Late last year I was beginning to suspect that something was going on with him. There was nothing I could pinpoint and say, that’s it.
So I just kept an eye on him.
He was still the same loving dog he was just slowing down a bit; he WAS 14 years old, not a young kid anymore.
So I just kept an eye on him.
Then in January of this year, he took a turn.
I’m not going into it all but I did get him to the vet. They did blood work to start because we didn’t know what was going on. This was a place to start trying to figure it out. His blood work came back all normal. She said according to his blood work he was healthy.
The vet said the next step was getting some imagining done to see if there was tumors or something else.
He might not have been a trained emotional support dog, but that’s the job he fell into, he was there for me through some dark times. I’ve cried more over the death of this dog then I have over anyone else, human or animal.
I don’t even feel like I’m putting into the proper words what this dog meant to me.
I’m still not over his death and I’m not sure I ever will be. I’m still grieving seven months later.
I still talk to his ashes and tell him mamma loves him.
When I make popcorn I still put a piece or two by his ashes. He loved popcorn.
I have a couple of wonderful friends who had a book made for me, one of those Shutterfly ones.
One of my friends works in marketing (she’s a graphic designer) so she swiped the photos from my Facebook. My other friend, who is my TKD instructor, found the quotes.

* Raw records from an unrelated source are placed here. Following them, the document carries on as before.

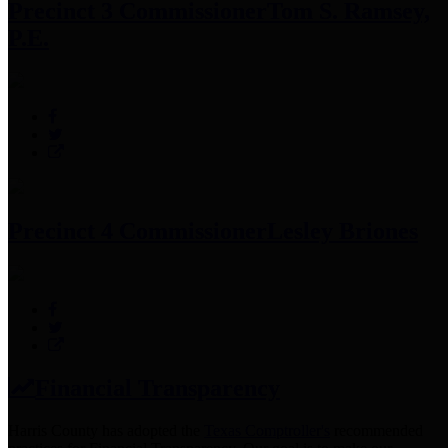
Precinct 3 Commissioner
Tom S. Ramsey,
P.E.
Precinct 4 Commissioner
Lesley Briones
Financial Transparency
Harris County has adopted the
Texas Comptroller's
recommended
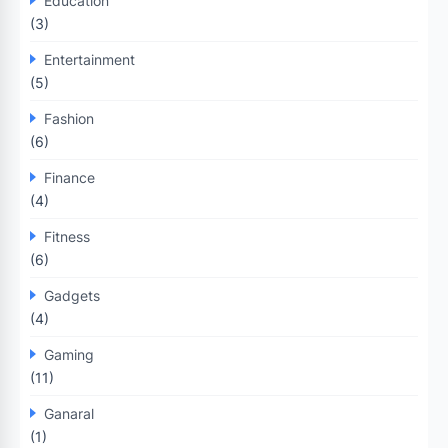
Education
(3)
Entertainment
(5)
Fashion
(6)
Finance
(4)
Fitness
(6)
Gadgets
(4)
Gaming
(11)
Ganaral
(1)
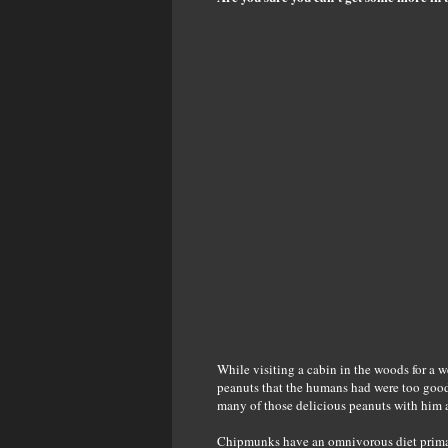
While visiting a cabin in the woods for a 
peanuts that the humans had were too good 
many of those delicious peanuts with him 
Chipmunks have an omnivorous diet primari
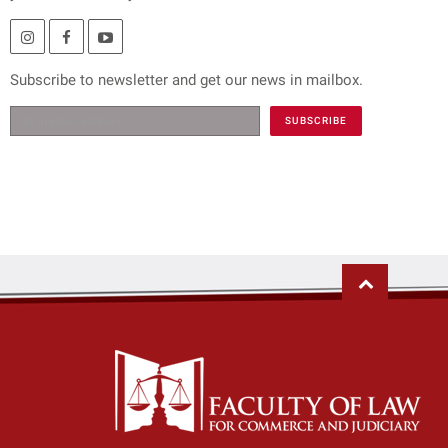
Subscribe to newsletter and get our news in mailbox.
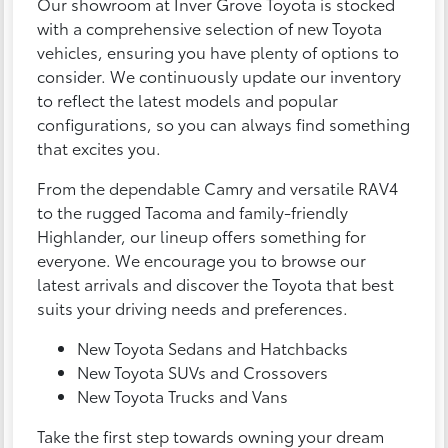
Our showroom at Inver Grove Toyota is stocked
with a comprehensive selection of new Toyota
vehicles, ensuring you have plenty of options to
consider. We continuously update our inventory
to reflect the latest models and popular
configurations, so you can always find something
that excites you.
From the dependable Camry and versatile RAV4
to the rugged Tacoma and family-friendly
Highlander, our lineup offers something for
everyone. We encourage you to browse our
latest arrivals and discover the Toyota that best
suits your driving needs and preferences.
New Toyota Sedans and Hatchbacks
New Toyota SUVs and Crossovers
New Toyota Trucks and Vans
Take the first step towards owning your dream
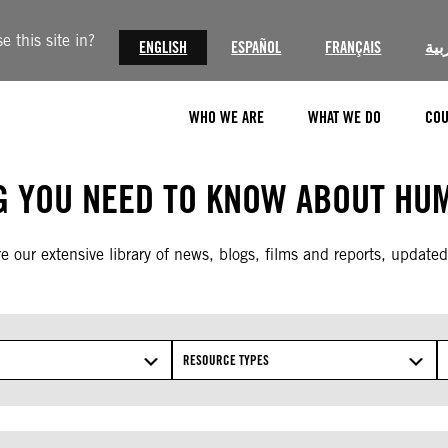
 this site in?
ENGLISH
ESPAÑOL
FRANÇAIS
الع
WHO WE ARE
WHAT WE DO
COU
G YOU NEED TO KNOW ABOUT HUM
e our extensive library of news, blogs, films and reports, updated
RESOURCE TYPES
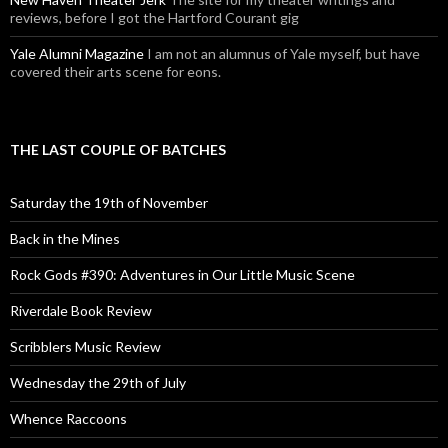
reviews, before I got the Hartford Courant gig
Yale Alumni Magazine
I am not an alumnus of Yale myself, but have
covered their arts scene for eons.
THE LAST COUPLE OF BATCHES
Saturday the 19th of November
Back in the Mines
Rock Gods #390: Adventures in Our Little Music Scene
Riverdale Book Review
Scribblers Music Review
Wednesday the 29th of July
Whence Raccoons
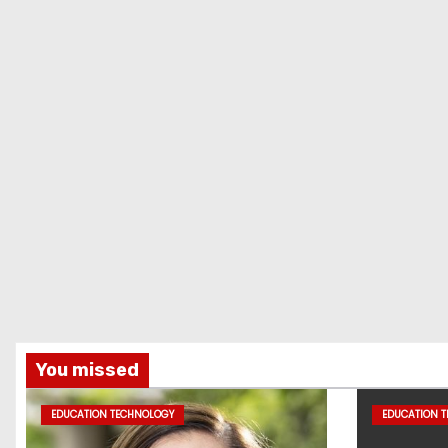
You missed
EDUCATION TECHNOLOGY
EDUCATION 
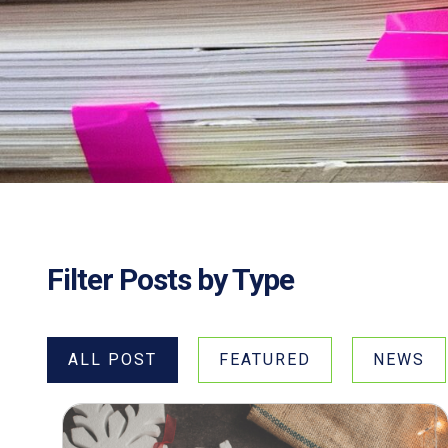
Filter Posts by Type
ALL POST
FEATURED
NEWS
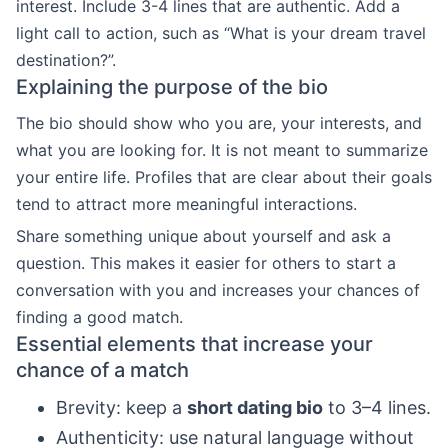
interest. Include 3-4 lines that are authentic. Add a
light call to action, such as “What is your dream travel
destination?”.
Explaining the purpose of the bio
The bio should show who you are, your interests, and
what you are looking for. It is not meant to summarize
your entire life. Profiles that are clear about their goals
tend to attract more meaningful interactions.
Share something unique about yourself and ask a
question. This makes it easier for others to start a
conversation with you and increases your chances of
finding a good match.
Essential elements that increase your
chance of a match
Brevity: keep a
short dating bio
to 3–4 lines.
Authenticity: use natural language without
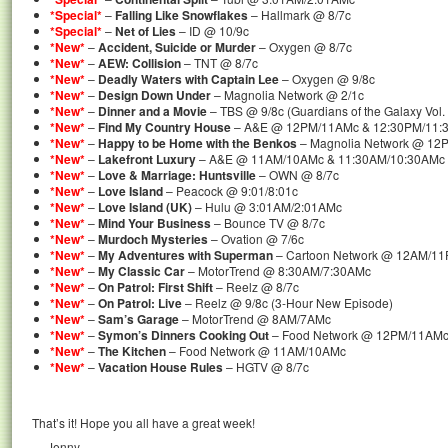
*Special*
–
Falling Like Snowflakes
– Hallmark @ 8/7c
*Special*
–
Net of Lies
– ID @ 10/9c
*New*
–
Accident, Suicide or Murder
– Oxygen @ 8/7c
*New*
–
AEW: Collision
– TNT @ 8/7c
*New*
–
Deadly Waters with Captain Lee
– Oxygen @ 9/8c
*New*
–
Design Down Under
– Magnolia Network @ 2/1c
*New*
–
Dinner and a Movie
– TBS @ 9/8c (Guardians of the Galaxy Vol. 
*New*
–
Find My Country House
– A&E @ 12PM/11AMc & 12:30PM/11:3
*New*
–
Happy to be Home with the Benkos
– Magnolia Network @ 12
*New*
–
Lakefront Luxury
– A&E @ 11AM/10AMc & 11:30AM/10:30AMc 
*New*
–
Love & Marriage: Huntsville
– OWN @ 8/7c
*New*
–
Love Island
– Peacock @ 9:01/8:01c
*New*
–
Love Island (UK)
– Hulu @ 3:01AM/2:01AMc
*New*
–
Mind Your Business
– Bounce TV @ 8/7c
*New*
–
Murdoch Mysteries
– Ovation @ 7/6c
*New*
–
My Adventures with Superman
– Cartoon Network @ 12AM/1
*New*
–
My Classic Car
– MotorTrend @ 8:30AM/7:30AMc
*New*
–
On Patrol: First Shift
– Reelz @ 8/7c
*New*
–
On Patrol: Live
– Reelz @ 9/8c (3-Hour New Episode)
*New*
–
Sam’s Garage
– MotorTrend @ 8AM/7AMc
*New*
–
Symon’s Dinners Cooking Out
– Food Network @ 12PM/11AM
*New*
–
The Kitchen
– Food Network @ 11AM/10AMc
*New*
–
Vacation House Rules
– HGTV @ 8/7c
That’s it! Hope you all have a great week!
— Jenny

So they made me a book of my Jack.
It’s probably the greatest gift I’ve been given. I have a shelf with a couple of photos of him and one of our other dog Abbie. The book is there too.
Jack’s ashes are there along with a clay heart with Jack’s paw prints. I call it my shrine.
I miss him…
I fell back into my depression and my anxiety has been worse. It’s been a rough year.
But I’m slowly trying to pull myself out of it. I’ve been trying to make myself get out of the apartment more. I’ve been trying to take walks in the park near here.
It’s the one Jack and I went to the most in his last 6 months before he passed. It took me several months to even drive back into that park. I still haven’t been able to bring myself to clean the inside of the windows in my van, his nose prints are still on them.
But I’m trying to do more, to get out.
But it’s hard. So very hard.
Jack’s ashes are in a small box inside of a velvet bag with embroidery. It says, “Until we meet again at the Rainbow Bridge.”